While Australians can relate to a lot of this, it is arguably the grotesque gap between rich and poor - and the background noise of ubiquitous danger that results from such a social tension - that paints this as something foreign to us.

It is a South African (or possibly an American) scene that warns us of the need to constantly strive

for a more egalitarian society.

Ross Kelly, Monash

Spending rigour

What a breath of fresh air: an article asserting defence spending should be based on an analysis of the threat to security, not on an arbitrary percentage of gross domestic product (''Time to torpedo defence spending-GDP link'', Forum, April 10, p5). The ''percentage of GDP'' approach is almost always acknowledged by those lamenting the state of Defence expenditure, including Nicholas Stuart, as lacking in rigour.
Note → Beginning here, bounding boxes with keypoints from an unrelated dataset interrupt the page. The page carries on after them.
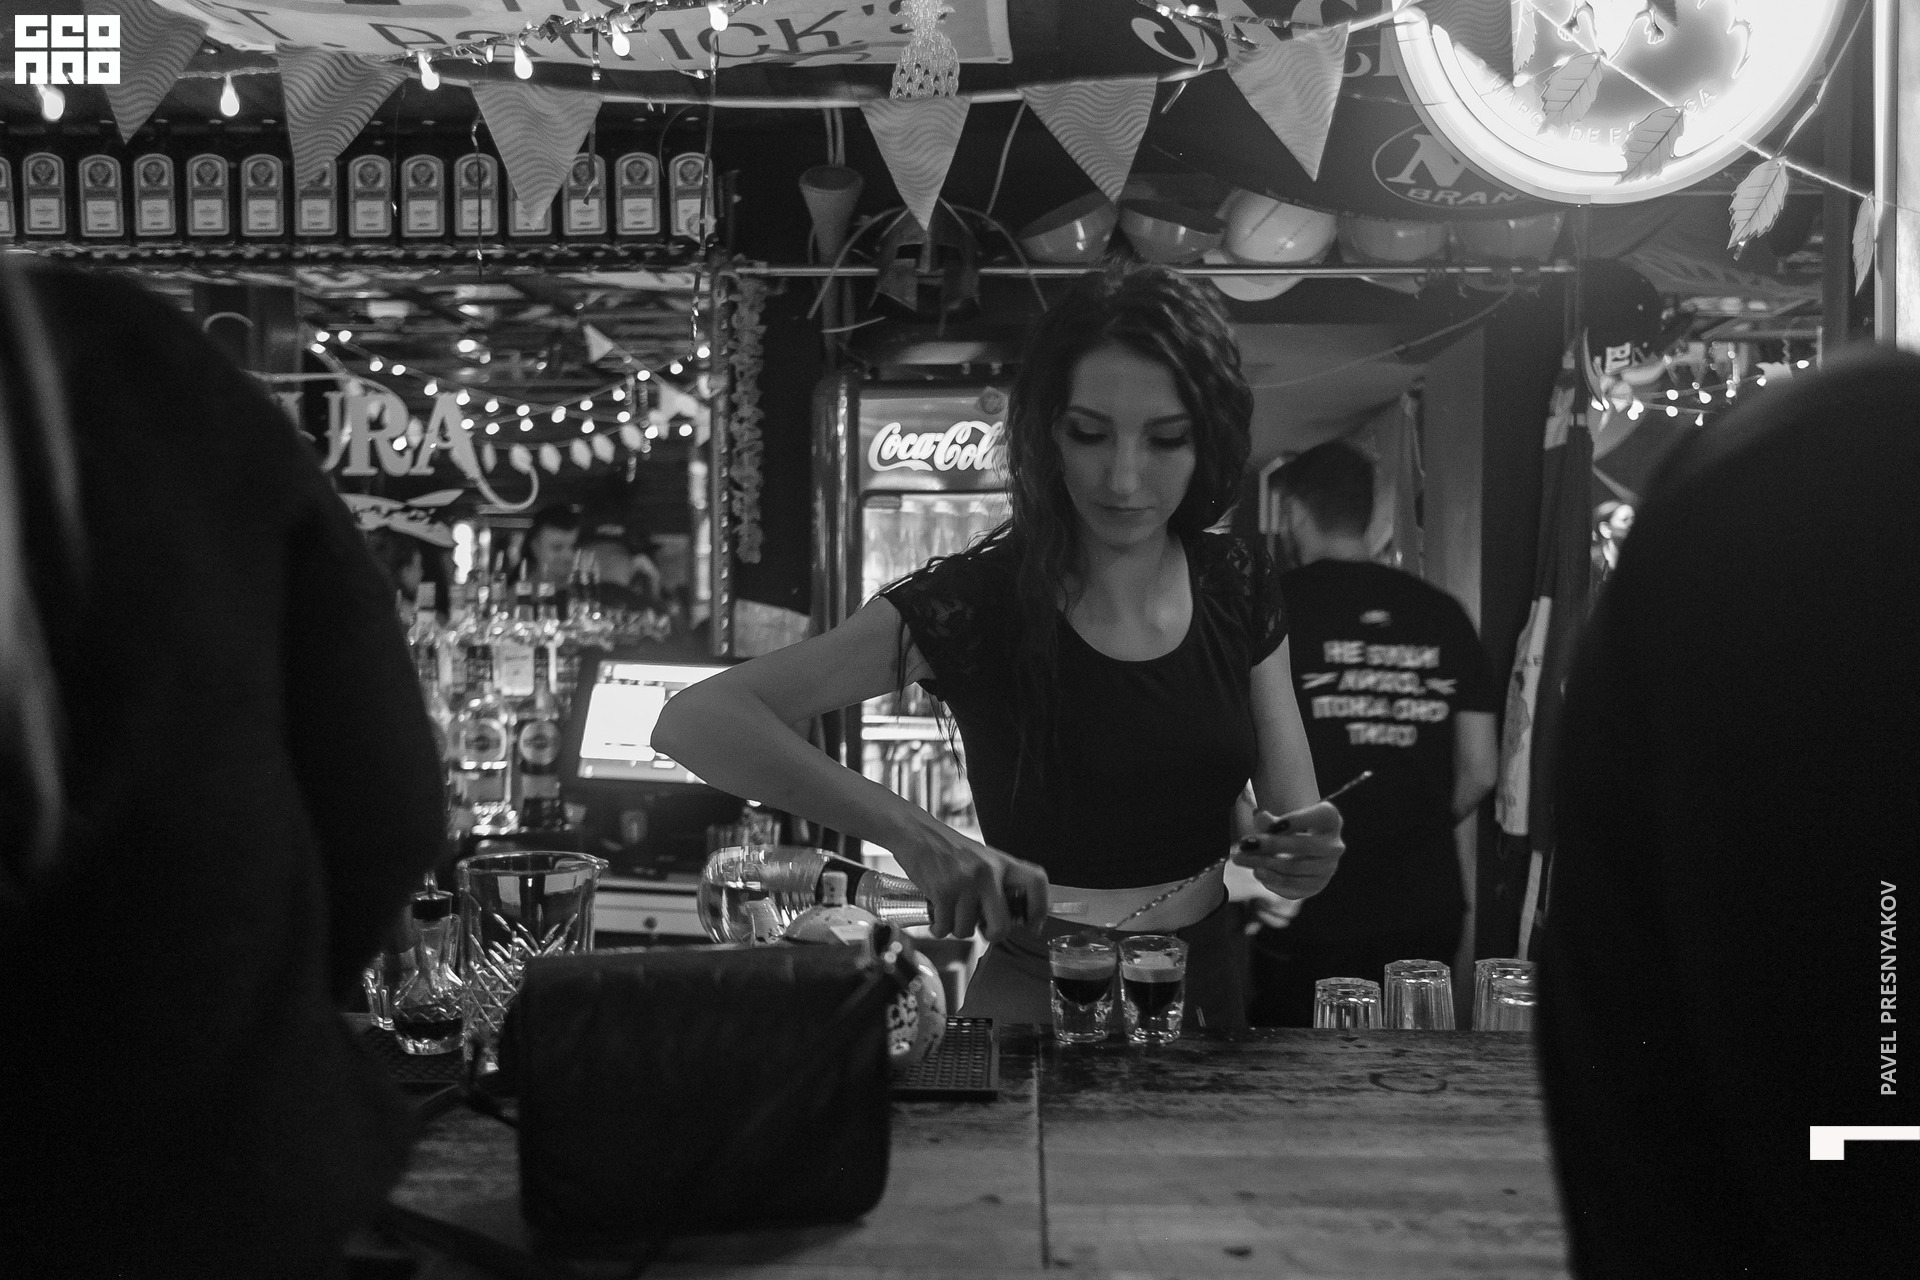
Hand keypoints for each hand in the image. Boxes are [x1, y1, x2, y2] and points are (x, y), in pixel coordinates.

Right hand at [895, 830, 1049, 943]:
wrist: (918, 834)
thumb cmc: (950, 849)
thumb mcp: (984, 859)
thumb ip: (999, 882)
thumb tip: (1011, 917)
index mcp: (1002, 862)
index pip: (1036, 883)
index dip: (1040, 909)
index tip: (1032, 925)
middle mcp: (987, 872)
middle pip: (1002, 925)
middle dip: (992, 935)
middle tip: (985, 931)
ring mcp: (964, 883)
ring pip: (967, 930)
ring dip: (957, 928)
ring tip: (952, 912)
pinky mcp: (942, 891)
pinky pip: (945, 927)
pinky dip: (939, 927)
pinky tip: (938, 916)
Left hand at [1228, 798, 1343, 900]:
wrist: (1303, 850)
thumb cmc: (1290, 828)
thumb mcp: (1281, 820)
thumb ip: (1270, 821)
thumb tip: (1259, 816)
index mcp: (1330, 819)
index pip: (1317, 817)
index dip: (1293, 820)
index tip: (1264, 821)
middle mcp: (1334, 844)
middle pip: (1304, 845)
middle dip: (1271, 845)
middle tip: (1244, 843)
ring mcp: (1328, 867)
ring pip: (1295, 868)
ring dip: (1265, 864)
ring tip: (1241, 858)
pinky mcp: (1317, 885)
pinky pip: (1294, 885)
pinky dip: (1274, 880)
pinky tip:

The usual justification is it is a useful ''shorthand'' for defence needs. The argument never proceeds beyond ''we're not spending enough!'' There is no attempt to say what force capability is deficient or missing, let alone why that might matter. We deserve better from Defence and from those claiming expertise as defence commentators. I doff my cap to the ANU's Andrew Carr and Peter Dean.

Bronis Dudek, Calwell

 

To the point

NO ROLE IN PRICES

Jack Kershaw (Letters, April 17) wrote ''I guess we can't sue those responsible, but we certainly don't deserve to pay the huge water prices demanded, and apparently thought reasonable, by the Auditor-General''.

I wish to clarify that the audit did not consider or make any findings or conclusions on the actual prices that have been set for the supply of water and sewerage within the ACT.

Dr Maxine Cooper, ACT Auditor-General

SHINING A LIGHT

Thanks to Robin Eckerman (Letters, April 9) for shining a new light on the light rail proposal. It seems the light has to come from somewhere, maybe some of Minister Simon Corbell's solar power.

Peter Baskett, Murrumbateman, NSW

CARR'S DISCLOSURES

Surely anyone seeking evidence of Bob Carr's claims about the pervasive influence of the pro-Israel lobby in Australia need look no further after hearing Michael Danby's dishonest and offensive allegation that the former foreign minister is a bigot (''Jewish leaders hit back at Bob Carr'', canberratimes.com.au, April 10).

Talk about a self-inflicted wound.

John Richardson, Wallagoot, NSW

Bob Carr obviously does not support Qantas as it provides pyjamas in business class. Anyway, what is wrong with bringing your own or a tracksuit for sleeping?

Felicity Chivas, Scullin

As Bob Carr frequently pops his head above the parapet, it immediately springs to mind that exquisite acronym for positive self-assessment: FIGJAM !

Greg Simmons, Lyons

Nothing Bob Carr says in his book could change my estimation of him.

David Stephens, Bruce

CRAMPED FOR SPACE

I don't know the population along the 4.52-kilometre Northbourne Avenue, but another 45,000 people along, say, a two-kilometre strip either side would take the population density to more than twice that of Java. Who would think that is desirable?

Ed Highley, Kambah

MONEY NOT ANSWER

How nice that Frank Brennan (Letters April 9) can vindicate George Pell of one of his perfidies. It is important that we know the truth.

And, yes, he is right, money can help to rebuild the lives of the abused, but more is needed. The broken trust, the seemingly ''above the law'' attitude, and lack of compassion need to be addressed as well.